Catholic worship was illegal at the time, so the sisters of the convent disguised themselves in ordinary clothing to avoid suspicion. Initially impoverished, the convent's fortunes rose when a rich woman named Elizabeth Stansfield joined the Order.
Using Stansfield's money Mother Ann Aspinal brought in architect Thomas Atkinson to design a new complex of elegant Georgian buildings to act as the convent's home. These Grade I listed Georgian buildings are still home to the Order and also house a museum, library, archives, and a hidden chapel.
The convent buildings originally enclosed an open courtyard. In the mid-19th century GT Andrews, who also designed the original York railway station, built a glass roof over the courtyard to create a wide, light-filled entrance hall.
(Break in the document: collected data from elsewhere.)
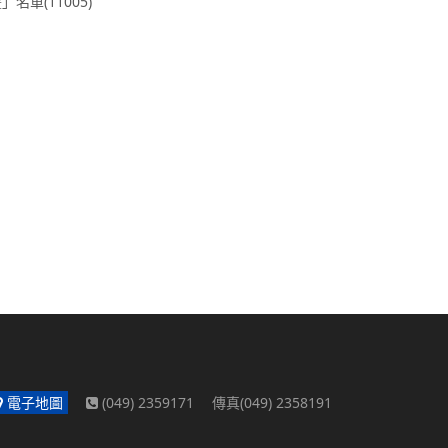
單(11005)
電子地圖
(049) 2359171 傳真(049) 2358191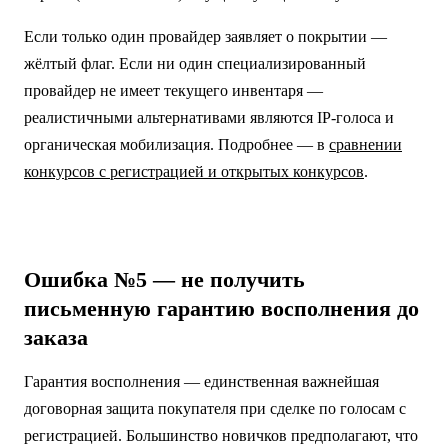
Если только один провайдер заявляет о покрытии —
жёлтый флаг. Если ни один специализированный
провайдер не имеет текущего инвентаря —
реалистичными альтернативами являются IP-голоса и
органическая мобилизация. Подробнее — в
сравнении
конкурсов с регистрацией и открытых конкурсов
.
Ошибка №5 — не получить
письменную гарантию восполнения до
заказа
Гарантия восполнения — единственная важнейшая
договорная защита покупателя при сделке по голосам с
регистрацией. Большинство новичков предполагают, что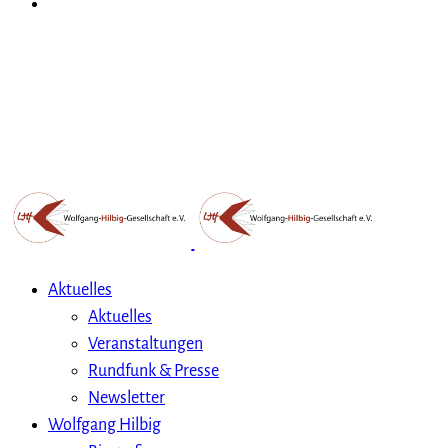
Aktuelles
Aktuelles
Veranstaltungen
Rundfunk & Presse
Newsletter
Wolfgang Hilbig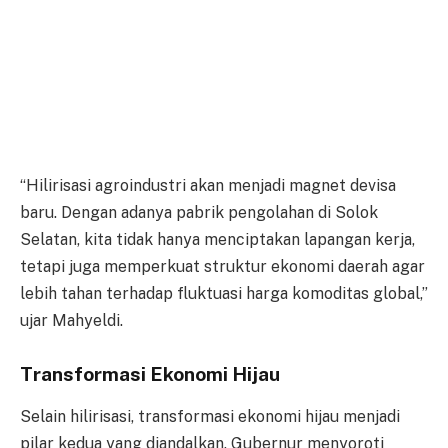
“Hilirisasi agroindustri akan menjadi magnet devisa
baru. Dengan adanya pabrik pengolahan di Solok
Selatan, kita tidak hanya menciptakan lapangan kerja,
tetapi juga memperkuat struktur ekonomi daerah agar
lebih tahan terhadap fluktuasi harga komoditas global,”
ujar Mahyeldi.
Transformasi Ekonomi Hijau
Selain hilirisasi, transformasi ekonomi hijau menjadi
pilar kedua yang diandalkan. Gubernur menyoroti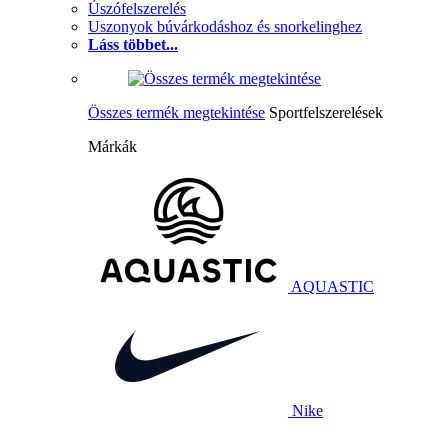
Úszófelszerelés
Uszonyok búvárkodáshoz és snorkelinghez
Láss többet...
Összes termék megtekintése
Sportfelszerelések
Márkák
AQUASTIC
Nike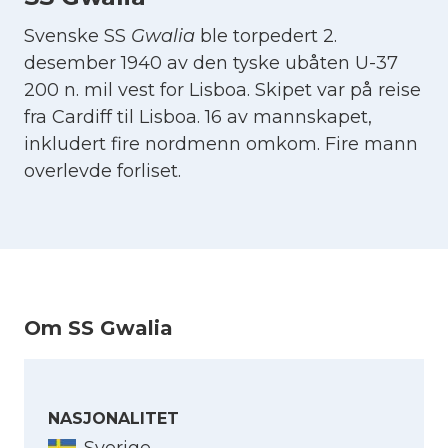
Svenske SS
Gwalia
ble torpedert 2.
desember 1940 av den tyske ubåten U-37
200 n. mil vest for Lisboa. Skipet var på reise
fra Cardiff til Lisboa. 16 av mannskapet,
inkludert fire nordmenn omkom. Fire mann
overlevde forliset.
Om SS Gwalia
NASJONALITET
Sverige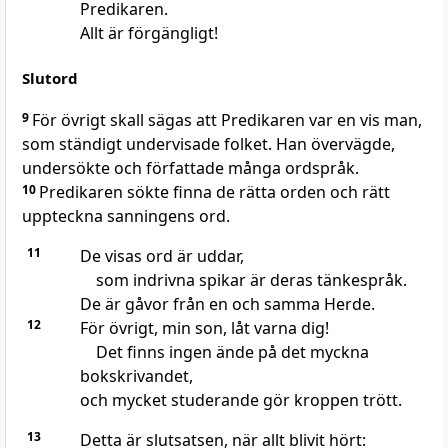
Predikaren.
Allt är förgängligt!
Slutord
9
För övrigt skall sägas att Predikaren var en vis man,
som ständigt undervisade folket. Han övervägde,
undersökte och författade många ordspråk.
10
Predikaren sökte finna de rätta orden och rätt
uppteckna sanningens ord.
11
De visas ord är uddar,
som indrivna spikar är deras tänkespråk.
De är gåvor från en och samma Herde.
12
För övrigt, min son, låt varna dig!
Det finns ingen ände på det myckna
bokskrivandet,
och mycket studerande gör kroppen trött.
13
Detta är slutsatsen, när allt blivit hört: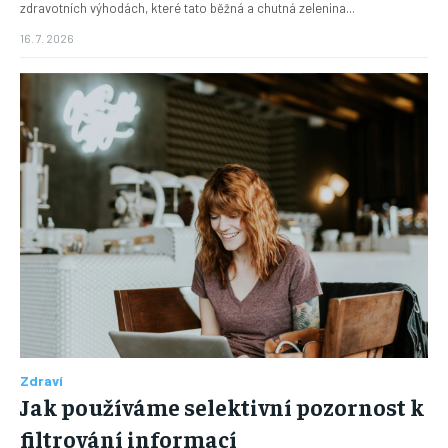
zdravotních výhodách, které tato běžná a chutná zelenina...
16. 7. 2026
Zdraví
Jak používáme selektivní pozornost k
filtrování informací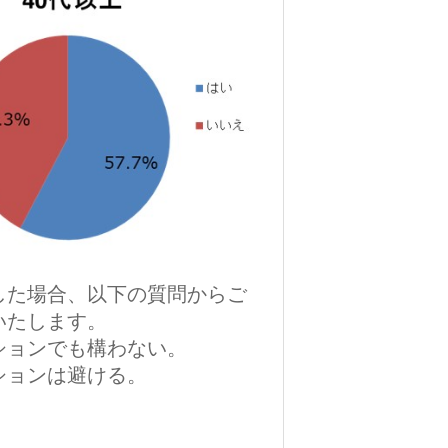
した場合、以下の質問からご
いたします。
ションでも構わない。
ションは避ける。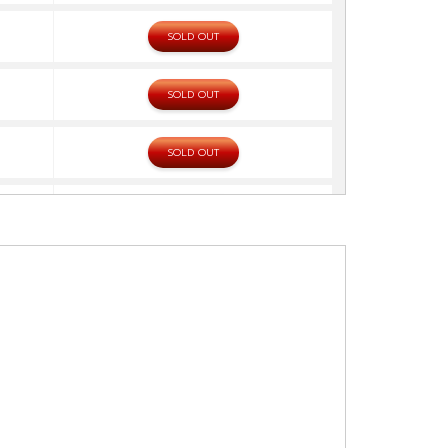
SOLD OUT
SOLD OUT
SOLD OUT
SOLD OUT
SOLD OUT
จองทัวร์
จองทัวร์
จองทัวร์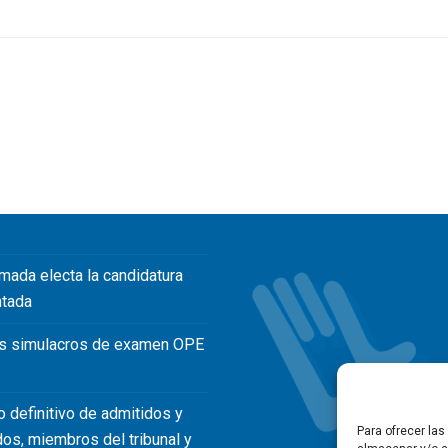
mada electa la candidatura
ntada
s simulacros de examen OPE
o definitivo de admitidos y
Para ofrecer la
dos, miembros del tribunal y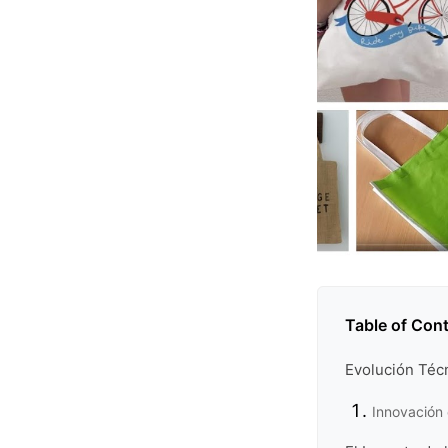
Table of Con
Evolución Técn
Innovación 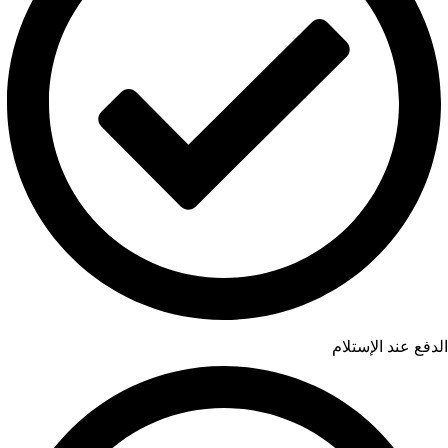
الدفع عند الإستلام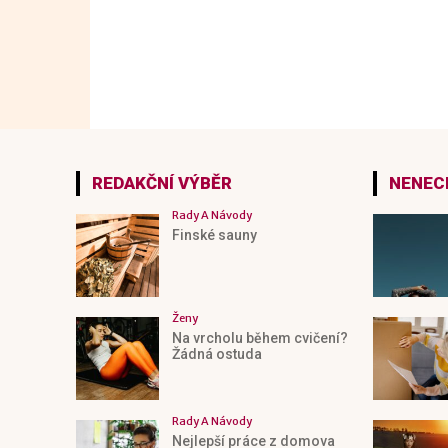
REDAKČNÍ VÝBĚR
NENECH
Rady A Návody
Finské sauny
Ženy
Na vrcholu během cvičení?
Žádná ostuda
Rady A Návody
Nejlepší práce z domova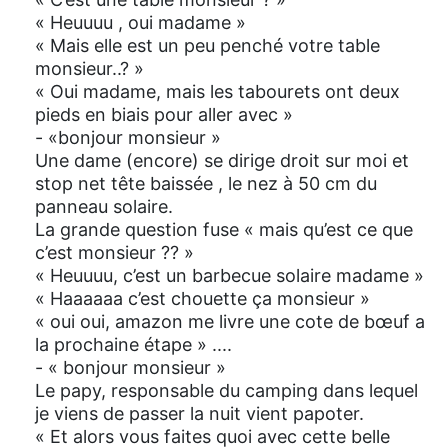
« Heuuuu , oui madame »
« Mais elle est un peu penché votre table
monsieur..? »
« Oui madame, mais les tabourets ont deux
pieds en biais pour aller avec »
- «bonjour monsieur »
Une dame (encore) se dirige droit sur moi et
stop net tête baissée , le nez à 50 cm du
panneau solaire.
La grande question fuse « mais qu’est ce que
c’est monsieur ?? »
« Heuuuu, c’est un barbecue solaire madame »
« Haaaaaa c’est chouette ça monsieur »
« oui oui, amazon me livre une cote de bœuf a
la prochaine étape » ....
- « bonjour monsieur »
Le papy, responsable du camping dans lequel
je viens de passer la nuit vient papoter.
« Et alors vous faites quoi avec cette belle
The convent museum is housed in the Victorian Day School buildings.
In WWI the convent served as a refuge for Belgian nuns and refugee children, and the concert hall became a hospital ward for wounded soldiers. In 1921 the day school and boarding school merged to become the Bar Convent Grammar School, now administered by the Diocese of Middlesbrough.
The Chapel
One of York's treasures - and one that most visitors never hear about - is the chapel of Bar Convent. The chapel was designed in elegant neo-classical style by architect Thomas Atkinson and finished in 1769.
At the time the chapel was constructed it was still illegal to hold Catholic services in Britain, so Atkinson's design hid the chapel from view at the back of the main Convent buildings and even hid it from view from the garden within the convent complex.
This explains why the chapel windows are plain, revealing nothing of the nature of the chamber within. Atkinson also designed 8 exits, to allow worshippers to escape more easily should the need arise to flee. There is a secret priest's hole - so secret in fact that its very existence was forgotten until it was exposed during electrical repairs during the early 20th century.
The chapel is always open to visitors, who may view the relic of St Margaret Clitherow.